## What you have to do
Once the line with "fx_px: 1166" is found, repeat exactly that line and every one after it until the data below ends, including the last line.

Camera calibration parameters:
--

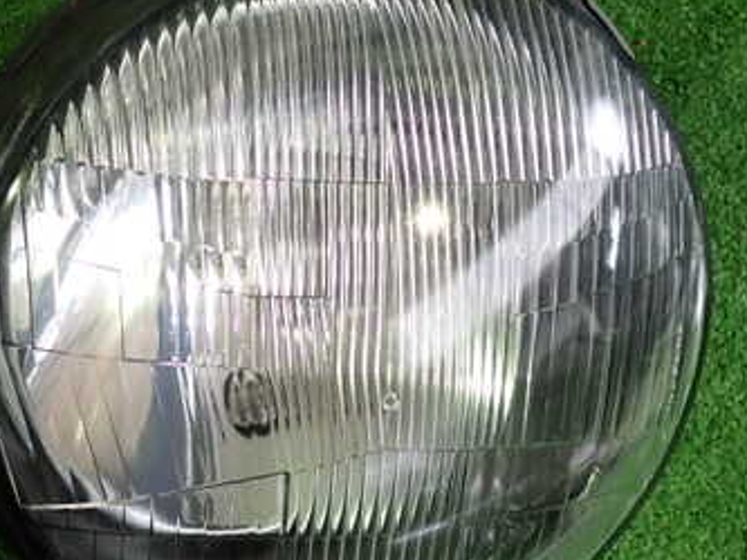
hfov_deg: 35.5
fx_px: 1166
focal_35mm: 54
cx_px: 339
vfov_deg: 27.0
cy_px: 298
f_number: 2.3
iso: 200
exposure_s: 1/30
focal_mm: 5.4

--

## Exercise output
fx_px: 1166
focal_35mm: 54
cx_px: 339
vfov_deg: 27.0
cy_px: 298
f_number: 2.3
iso: 200
exposure_s: 1/30
focal_mm: 5.4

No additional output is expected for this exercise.